諮問委 尾身会長「もろ手をあげて 無条件で賛成ではない」

首都圏を除く6つの府県での緊急事態宣言の解除が決まったことについて、諮問委員会の尾身茂会長は、26日夜行われた記者会見で、「きょうの諮問委員会の議論では、緊急事態宣言を1週間前倒しで解除することについて、端的にいってもろ手をあげて、無条件で賛成と言うことではなかった。解除の前倒しに対し、懸念がかなり強く表明され、私自身も同じような懸念を示した」と述べました。
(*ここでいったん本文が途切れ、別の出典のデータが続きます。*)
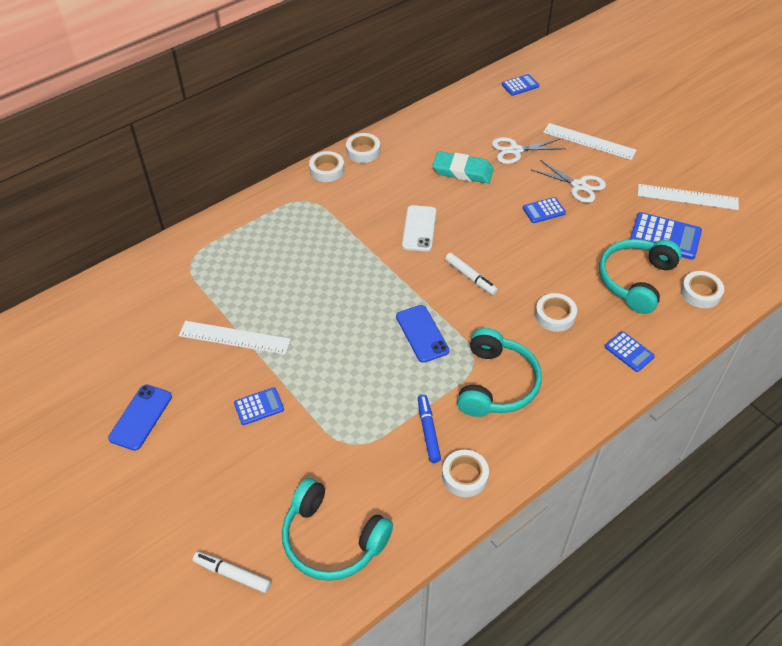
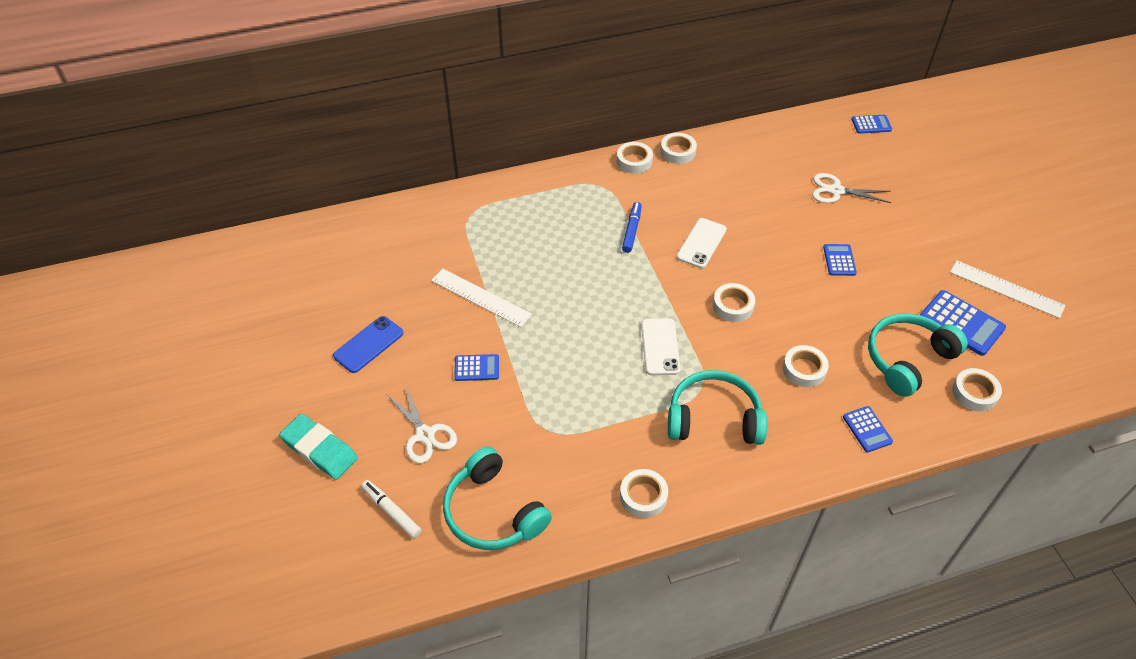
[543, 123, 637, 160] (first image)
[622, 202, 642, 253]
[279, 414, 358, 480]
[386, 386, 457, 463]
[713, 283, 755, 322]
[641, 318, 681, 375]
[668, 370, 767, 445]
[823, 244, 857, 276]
具体的な懸念として尾身会長は「最も大きな懸念は、感染力が強い可能性のある変異ウイルスが、ほぼ間違いなく従来のウイルスから置き換わるプロセスが始まっているということだ。また、関西圏などで宣言を解除するというメッセージが伝わることが、首都圏を含めて人々が感染対策のガードを緩めてしまうということも強く懸念している。関西圏や中京圏、福岡でも感染が下がったといっても、去年夏の流行の第2波が落ち着いたときよりも感染のレベルは、まだまだ高く、解除に慎重になるべきだという意見が出た」と説明しました。

そのうえで、諮問委員会として解除を了承したことについて「率直なことばを使えば『条件付きの解除』だ。解除したとたんに、社会全体が緩み、感染がまた拡大するという事態は絶対に避けねばならず、変異ウイルスの監視体制を強化するなど、いくつかの対策が実行されることを前提に了承した。解除された後も、各府県の知事には、緊急事態宣言が出ている期間と同じ緊張感を持って対応に当たってほしい」と述べ、感染の再拡大を防ぐ対策を行う重要性を強調しました。

一方で、来月7日に期限を迎える首都圏の1都3県の緊急事態宣言の解除に向けた判断について、「東京都を中心とした首都圏の宣言解除については、ほかの地域に比べてより慎重に判断すべきだと考えている。首都圏は人口密度が高く、人の動きも多く、感染源が追いにくいという特徴がある。変異ウイルスへの懸念もあり、解除にあたっては、しっかりと説明がつくような判断をするべきだと思う」と述べました。